- BRANO DI LETTURA:
La “casetta” di Pizzo Lisciannaro nell’Isola di Marettimo. In lontananza, sul fondo, visibile il Castello di Punta Troia. Fonte: Archivio Associazione A.C.S.R.T. - Marettimo
MARETTIMO (TP) - Semaforo o Telegrafo? Nella dualità del suo nome va riscritta la storia di un vecchio edificio sito, a 515 metri di altezza, su un piccolo pianoro della montagna dell’Isola di Marettimo, poco al di sopra di Pizzo Lisciannaro.
“Fabbricato nel 1888, per incarico del Genio Militare di Palermo, dall’impresa palermitana Costruzioni Sciortino-Oliva [,] nel 1912, a causa dei cattivi risultati conseguiti per la fitta nebbia, l’Autorità Militare Marittima sgombrò e abolì da quella pittoresca vetta il “semaforo”, lasciando, da quell’epoca ad oggi, l’immobile completamente abbandonato, in balìa di se stesso e di tutte le intemperie…”. Così recita un passo del libretto di P. E. Duran “Una perla in fondo al mare, sintesi storica-politica-sociale dell’Isola di Marettimo”, edito a Genova nel 1928, attestando sul ruolo di semaforo la funzione svolta da quell’edificio. E così è stato creduto fino ad oggi.
Il recente rinvenimento di alcuni decreti, firmati durante il periodo borbonico (1734 – 1861) da Ferdinando I e Ferdinando II, associati ad altri documenti dell’Ottocento e a una testimonianza scritta di Padre Zinnanti Regio Cappellano della Real Chiesa di Marettimo fino al 1912, ha portato, però, alla identificazione di un “telegrafo ottico”, costruito sullo stesso sito poco dopo il 1816. È, pertanto, ragionevole pensare che la costruzione, di cui fa cenno Duran, si riferisca non a una nuova costruzione, ma alla ristrutturazione di una vecchia torre (o casolare) preesistente, parte integrante di un vecchio telegrafo.

- MATERIALE FORNITO:
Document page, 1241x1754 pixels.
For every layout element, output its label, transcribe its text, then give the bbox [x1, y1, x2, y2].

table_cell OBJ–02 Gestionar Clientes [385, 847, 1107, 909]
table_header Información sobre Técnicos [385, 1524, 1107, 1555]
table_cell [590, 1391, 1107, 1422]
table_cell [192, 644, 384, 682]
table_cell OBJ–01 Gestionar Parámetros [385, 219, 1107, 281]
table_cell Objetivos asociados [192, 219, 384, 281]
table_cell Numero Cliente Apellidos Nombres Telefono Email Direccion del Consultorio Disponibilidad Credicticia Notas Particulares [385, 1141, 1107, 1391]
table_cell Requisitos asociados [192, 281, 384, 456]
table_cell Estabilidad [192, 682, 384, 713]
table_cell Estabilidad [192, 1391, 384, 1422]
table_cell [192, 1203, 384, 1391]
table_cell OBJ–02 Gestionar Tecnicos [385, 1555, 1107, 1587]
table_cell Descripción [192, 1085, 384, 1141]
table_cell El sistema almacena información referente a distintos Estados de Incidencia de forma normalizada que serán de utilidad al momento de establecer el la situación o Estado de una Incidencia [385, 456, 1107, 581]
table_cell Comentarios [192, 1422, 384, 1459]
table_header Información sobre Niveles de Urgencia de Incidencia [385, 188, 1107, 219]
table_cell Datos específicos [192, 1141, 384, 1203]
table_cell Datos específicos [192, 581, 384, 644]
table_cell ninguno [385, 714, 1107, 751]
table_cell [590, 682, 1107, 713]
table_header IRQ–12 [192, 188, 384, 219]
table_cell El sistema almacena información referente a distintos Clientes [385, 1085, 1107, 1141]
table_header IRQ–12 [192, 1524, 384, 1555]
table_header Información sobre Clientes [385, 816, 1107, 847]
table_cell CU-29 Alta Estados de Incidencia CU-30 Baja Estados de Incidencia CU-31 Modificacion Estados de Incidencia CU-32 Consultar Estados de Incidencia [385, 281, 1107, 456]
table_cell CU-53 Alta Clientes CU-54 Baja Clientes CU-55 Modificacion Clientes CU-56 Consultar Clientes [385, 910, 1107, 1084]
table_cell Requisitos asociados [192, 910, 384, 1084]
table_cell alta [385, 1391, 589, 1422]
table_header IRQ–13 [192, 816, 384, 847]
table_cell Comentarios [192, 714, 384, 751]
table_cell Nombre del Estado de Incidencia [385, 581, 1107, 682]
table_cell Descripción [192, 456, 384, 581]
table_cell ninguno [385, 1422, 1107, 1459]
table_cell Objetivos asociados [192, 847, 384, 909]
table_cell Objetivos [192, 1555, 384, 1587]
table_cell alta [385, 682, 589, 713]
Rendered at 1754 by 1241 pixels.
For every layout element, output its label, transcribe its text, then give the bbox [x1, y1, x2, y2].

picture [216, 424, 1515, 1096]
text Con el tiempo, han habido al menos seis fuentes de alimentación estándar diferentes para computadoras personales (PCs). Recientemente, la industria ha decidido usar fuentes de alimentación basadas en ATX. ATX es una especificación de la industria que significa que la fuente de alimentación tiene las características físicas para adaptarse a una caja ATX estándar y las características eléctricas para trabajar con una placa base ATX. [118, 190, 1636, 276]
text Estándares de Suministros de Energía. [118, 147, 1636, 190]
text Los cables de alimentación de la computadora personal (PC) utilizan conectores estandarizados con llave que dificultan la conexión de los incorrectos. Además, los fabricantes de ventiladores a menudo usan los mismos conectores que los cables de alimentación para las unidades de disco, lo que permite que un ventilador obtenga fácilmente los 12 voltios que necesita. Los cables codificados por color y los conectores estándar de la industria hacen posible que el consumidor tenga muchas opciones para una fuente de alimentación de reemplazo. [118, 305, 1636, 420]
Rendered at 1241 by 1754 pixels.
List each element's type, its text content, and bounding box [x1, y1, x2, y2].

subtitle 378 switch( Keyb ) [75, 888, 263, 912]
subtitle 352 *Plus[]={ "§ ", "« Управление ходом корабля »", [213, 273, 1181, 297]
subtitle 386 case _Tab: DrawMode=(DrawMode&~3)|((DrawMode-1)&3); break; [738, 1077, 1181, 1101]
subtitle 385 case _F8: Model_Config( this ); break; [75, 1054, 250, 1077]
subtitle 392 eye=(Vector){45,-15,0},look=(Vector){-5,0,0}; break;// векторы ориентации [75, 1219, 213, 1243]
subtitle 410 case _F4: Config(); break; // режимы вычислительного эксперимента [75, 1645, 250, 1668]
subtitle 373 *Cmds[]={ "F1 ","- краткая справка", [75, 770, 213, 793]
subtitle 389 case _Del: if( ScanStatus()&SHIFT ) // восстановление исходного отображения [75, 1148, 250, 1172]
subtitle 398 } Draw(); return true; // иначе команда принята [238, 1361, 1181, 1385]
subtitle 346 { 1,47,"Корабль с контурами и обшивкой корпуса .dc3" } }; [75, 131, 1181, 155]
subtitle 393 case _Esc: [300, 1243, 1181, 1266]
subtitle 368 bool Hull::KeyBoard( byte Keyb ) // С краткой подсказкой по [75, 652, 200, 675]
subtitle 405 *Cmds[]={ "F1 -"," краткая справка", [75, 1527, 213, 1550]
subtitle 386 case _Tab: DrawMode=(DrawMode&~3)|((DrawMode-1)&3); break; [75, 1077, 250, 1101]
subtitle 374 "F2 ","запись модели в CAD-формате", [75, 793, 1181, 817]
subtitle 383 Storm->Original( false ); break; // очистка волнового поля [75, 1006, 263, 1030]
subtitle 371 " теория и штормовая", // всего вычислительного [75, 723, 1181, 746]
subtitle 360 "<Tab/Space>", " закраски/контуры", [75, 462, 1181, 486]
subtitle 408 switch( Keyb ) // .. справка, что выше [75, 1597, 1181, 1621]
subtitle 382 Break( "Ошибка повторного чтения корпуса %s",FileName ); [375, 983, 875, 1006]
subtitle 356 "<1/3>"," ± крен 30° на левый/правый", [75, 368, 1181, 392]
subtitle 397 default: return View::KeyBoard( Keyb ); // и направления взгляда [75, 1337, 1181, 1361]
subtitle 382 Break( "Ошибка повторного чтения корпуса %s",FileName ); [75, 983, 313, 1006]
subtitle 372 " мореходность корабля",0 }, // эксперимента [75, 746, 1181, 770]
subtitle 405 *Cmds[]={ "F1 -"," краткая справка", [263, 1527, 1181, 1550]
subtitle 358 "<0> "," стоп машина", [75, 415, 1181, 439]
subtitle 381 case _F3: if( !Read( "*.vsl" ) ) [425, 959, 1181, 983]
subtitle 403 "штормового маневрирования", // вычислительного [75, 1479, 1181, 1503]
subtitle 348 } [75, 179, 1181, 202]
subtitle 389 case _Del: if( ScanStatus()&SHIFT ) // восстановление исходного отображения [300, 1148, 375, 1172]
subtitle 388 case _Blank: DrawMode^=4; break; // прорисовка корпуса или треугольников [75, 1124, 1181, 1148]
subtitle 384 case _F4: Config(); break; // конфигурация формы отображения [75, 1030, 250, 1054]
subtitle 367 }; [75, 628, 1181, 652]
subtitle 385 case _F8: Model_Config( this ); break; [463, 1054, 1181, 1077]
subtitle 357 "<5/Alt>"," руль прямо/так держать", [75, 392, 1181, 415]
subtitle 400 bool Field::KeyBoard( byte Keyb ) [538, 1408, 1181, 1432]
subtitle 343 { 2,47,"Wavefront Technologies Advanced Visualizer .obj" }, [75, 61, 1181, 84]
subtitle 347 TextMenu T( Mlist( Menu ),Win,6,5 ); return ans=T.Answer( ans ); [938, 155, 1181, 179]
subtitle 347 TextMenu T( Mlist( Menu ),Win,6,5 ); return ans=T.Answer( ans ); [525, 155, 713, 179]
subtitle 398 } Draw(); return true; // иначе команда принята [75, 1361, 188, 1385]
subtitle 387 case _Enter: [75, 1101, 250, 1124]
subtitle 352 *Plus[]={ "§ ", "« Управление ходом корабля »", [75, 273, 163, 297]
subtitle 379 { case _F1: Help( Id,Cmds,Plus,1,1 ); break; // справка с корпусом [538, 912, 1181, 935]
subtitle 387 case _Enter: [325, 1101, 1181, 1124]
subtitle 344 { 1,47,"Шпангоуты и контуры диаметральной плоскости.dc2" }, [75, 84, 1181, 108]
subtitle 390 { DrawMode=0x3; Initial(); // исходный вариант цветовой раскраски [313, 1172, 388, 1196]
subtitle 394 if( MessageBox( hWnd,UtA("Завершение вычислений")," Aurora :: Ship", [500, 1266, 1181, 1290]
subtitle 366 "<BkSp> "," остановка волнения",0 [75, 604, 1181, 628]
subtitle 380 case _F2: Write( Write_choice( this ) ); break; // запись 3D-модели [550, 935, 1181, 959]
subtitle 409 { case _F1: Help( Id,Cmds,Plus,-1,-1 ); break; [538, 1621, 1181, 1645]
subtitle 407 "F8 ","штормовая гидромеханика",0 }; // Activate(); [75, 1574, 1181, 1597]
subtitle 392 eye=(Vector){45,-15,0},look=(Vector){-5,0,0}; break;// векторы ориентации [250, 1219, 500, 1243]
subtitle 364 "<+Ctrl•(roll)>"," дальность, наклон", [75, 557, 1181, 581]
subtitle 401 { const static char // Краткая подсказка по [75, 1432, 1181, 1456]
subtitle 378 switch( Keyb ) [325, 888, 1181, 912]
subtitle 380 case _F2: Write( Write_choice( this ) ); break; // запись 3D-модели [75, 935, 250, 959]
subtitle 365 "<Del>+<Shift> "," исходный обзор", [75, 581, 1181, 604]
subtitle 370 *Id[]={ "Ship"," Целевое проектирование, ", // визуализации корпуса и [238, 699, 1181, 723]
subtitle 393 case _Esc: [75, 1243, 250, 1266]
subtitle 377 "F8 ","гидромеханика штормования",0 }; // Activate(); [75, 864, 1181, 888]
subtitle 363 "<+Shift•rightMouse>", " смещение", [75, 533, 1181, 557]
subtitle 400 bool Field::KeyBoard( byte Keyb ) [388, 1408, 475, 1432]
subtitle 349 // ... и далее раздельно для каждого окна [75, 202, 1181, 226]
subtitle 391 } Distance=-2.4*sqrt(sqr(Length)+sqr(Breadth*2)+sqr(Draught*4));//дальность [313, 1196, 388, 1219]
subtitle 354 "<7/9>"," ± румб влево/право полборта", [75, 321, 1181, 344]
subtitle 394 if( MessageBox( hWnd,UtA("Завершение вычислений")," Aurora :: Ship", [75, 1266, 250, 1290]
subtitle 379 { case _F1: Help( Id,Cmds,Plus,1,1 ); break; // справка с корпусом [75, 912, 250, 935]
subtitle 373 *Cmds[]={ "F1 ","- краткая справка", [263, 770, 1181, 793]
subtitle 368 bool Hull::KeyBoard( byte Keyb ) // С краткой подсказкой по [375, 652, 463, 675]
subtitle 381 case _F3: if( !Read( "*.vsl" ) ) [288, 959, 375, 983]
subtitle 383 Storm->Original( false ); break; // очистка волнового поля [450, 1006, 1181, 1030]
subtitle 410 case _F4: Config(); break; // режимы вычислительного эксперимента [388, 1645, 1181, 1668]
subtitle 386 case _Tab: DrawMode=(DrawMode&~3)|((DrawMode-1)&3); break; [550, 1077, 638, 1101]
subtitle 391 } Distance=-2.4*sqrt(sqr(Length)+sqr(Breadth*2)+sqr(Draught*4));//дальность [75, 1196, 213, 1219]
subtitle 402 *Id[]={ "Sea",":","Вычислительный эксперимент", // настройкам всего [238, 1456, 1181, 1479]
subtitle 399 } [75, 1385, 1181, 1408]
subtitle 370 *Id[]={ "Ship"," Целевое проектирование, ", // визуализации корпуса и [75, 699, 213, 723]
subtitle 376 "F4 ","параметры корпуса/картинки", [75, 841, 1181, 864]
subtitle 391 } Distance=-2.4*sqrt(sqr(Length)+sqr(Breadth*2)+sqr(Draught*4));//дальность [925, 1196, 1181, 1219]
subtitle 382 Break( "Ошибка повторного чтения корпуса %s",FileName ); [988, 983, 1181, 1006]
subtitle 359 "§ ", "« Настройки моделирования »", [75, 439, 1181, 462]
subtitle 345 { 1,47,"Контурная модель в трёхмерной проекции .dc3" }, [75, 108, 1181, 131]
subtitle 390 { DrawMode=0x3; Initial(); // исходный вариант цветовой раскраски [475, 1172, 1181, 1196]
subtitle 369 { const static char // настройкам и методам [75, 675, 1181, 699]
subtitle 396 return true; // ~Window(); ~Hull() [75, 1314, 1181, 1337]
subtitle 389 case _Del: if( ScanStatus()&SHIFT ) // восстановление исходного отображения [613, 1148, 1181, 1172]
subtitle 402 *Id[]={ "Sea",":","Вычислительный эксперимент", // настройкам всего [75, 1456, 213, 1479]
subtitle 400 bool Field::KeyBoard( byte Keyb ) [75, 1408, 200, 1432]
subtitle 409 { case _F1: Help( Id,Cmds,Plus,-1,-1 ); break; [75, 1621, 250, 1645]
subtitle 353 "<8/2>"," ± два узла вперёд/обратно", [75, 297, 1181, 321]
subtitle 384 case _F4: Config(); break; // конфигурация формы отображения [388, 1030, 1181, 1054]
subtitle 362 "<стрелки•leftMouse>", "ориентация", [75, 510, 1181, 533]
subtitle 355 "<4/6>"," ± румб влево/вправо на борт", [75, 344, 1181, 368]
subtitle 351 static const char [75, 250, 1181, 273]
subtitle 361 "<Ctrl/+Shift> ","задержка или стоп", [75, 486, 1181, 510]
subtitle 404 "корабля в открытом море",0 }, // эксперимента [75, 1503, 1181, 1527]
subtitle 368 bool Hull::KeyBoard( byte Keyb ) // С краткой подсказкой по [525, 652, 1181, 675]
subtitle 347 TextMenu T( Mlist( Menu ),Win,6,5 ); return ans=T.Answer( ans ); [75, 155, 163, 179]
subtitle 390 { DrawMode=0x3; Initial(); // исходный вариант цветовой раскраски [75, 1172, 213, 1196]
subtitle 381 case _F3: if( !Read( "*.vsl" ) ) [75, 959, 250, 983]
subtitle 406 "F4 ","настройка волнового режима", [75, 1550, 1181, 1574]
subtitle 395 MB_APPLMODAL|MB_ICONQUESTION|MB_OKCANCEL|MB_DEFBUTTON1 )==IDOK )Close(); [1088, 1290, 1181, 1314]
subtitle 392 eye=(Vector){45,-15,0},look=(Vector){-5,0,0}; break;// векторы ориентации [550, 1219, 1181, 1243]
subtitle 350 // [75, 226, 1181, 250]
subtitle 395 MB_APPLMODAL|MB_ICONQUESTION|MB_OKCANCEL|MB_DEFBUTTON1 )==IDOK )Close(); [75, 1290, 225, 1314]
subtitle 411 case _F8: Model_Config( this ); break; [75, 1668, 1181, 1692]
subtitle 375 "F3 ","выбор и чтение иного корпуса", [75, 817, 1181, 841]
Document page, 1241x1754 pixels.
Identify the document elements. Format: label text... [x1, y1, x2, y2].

- ISTRUZIONI:
1: Riporta parola per parola il passo del brano sull'edificio di Marettimo che comincia con le parole "Il recente rinvenimento" e termina con le parole "un vecchio telegrafo.".
2: Ricopia identiche le righe dei record, partendo da quella che contiene "table_cell OBJ–02 Gestionar Clientes" e fermandoti dopo quella che contiene "table_cell Requisitos asociados [192, 910, 384, 1084]", entrambe comprese.
Il brano e i record non hanno alcun legame tra loro.

- LE RISPOSTE:
1:
Il recente rinvenimento di alcuni decreti, firmati durante il periodo borbonico (1734 – 1861) da Ferdinando I e Ferdinando II, associati ad altri documenti dell’Ottocento e a una testimonianza scritta di Padre Zinnanti Regio Cappellano della Real Chiesa di Marettimo fino al 1912, ha portato, però, alla identificazione di un “telegrafo ottico”, costruito sullo stesso sito poco dopo il 1816. È, pertanto, ragionevole pensare che la costruzione, di cui fa cenno Duran, si riferisca non a una nuova costruzione, ma alla ristrutturazione di una vecchia torre (o casolare) preesistente, parte integrante di un vecchio telegrafo.

2:
table_cell OBJ–02 Gestionar Clientes [385, 847, 1107, 909]
table_header Información sobre Técnicos [385, 1524, 1107, 1555]
table_cell [590, 1391, 1107, 1422]
table_cell [192, 644, 384, 682]
table_cell OBJ–01 Gestionar Parámetros [385, 219, 1107, 281]
table_cell Objetivos asociados [192, 219, 384, 281]
table_cell Numero Cliente Apellidos Nombres Telefono Email Direccion del Consultorio Disponibilidad Credicticia Notas Particulares [385, 1141, 1107, 1391]
table_cell Requisitos asociados [192, 281, 384, 456]
table_cell Estabilidad [192, 682, 384, 713]
table_cell Estabilidad [192, 1391, 384, 1422]
table_cell [192, 1203, 384, 1391]
table_cell OBJ–02 Gestionar Tecnicos [385, 1555, 1107, 1587]
table_cell Descripción [192, 1085, 384, 1141]
table_cell El sistema almacena información referente a distintos Estados de Incidencia de forma normalizada que serán de utilidad al momento de establecer el la situación o Estado de una Incidencia [385, 456, 1107, 581]
table_cell Comentarios [192, 1422, 384, 1459]
table_header Información sobre Niveles de Urgencia de Incidencia [385, 188, 1107, 219]
table_cell Datos específicos [192, 1141, 384, 1203]
table_cell Datos específicos [192, 581, 384, 644]
table_cell ninguno [385, 714, 1107, 751]
table_cell [590, 682, 1107, 713]
table_header IRQ–12 [192, 188, 384, 219]
table_cell El sistema almacena información referente a distintos Clientes [385, 1085, 1107, 1141]
table_header IRQ–12 [192, 1524, 384, 1555]
table_header Información sobre Clientes [385, 816, 1107, 847]
table_cell CU-29 Alta Estados de Incidencia CU-30 Baja Estados de Incidencia CU-31 Modificacion Estados de Incidencia CU-32 Consultar Estados de Incidencia [385, 281, 1107, 456]
table_cell CU-53 Alta Clientes CU-54 Baja Clientes CU-55 Modificacion Clientes CU-56 Consultar Clientes [385, 910, 1107, 1084]
table_cell Requisitos asociados [192, 910, 384, 1084]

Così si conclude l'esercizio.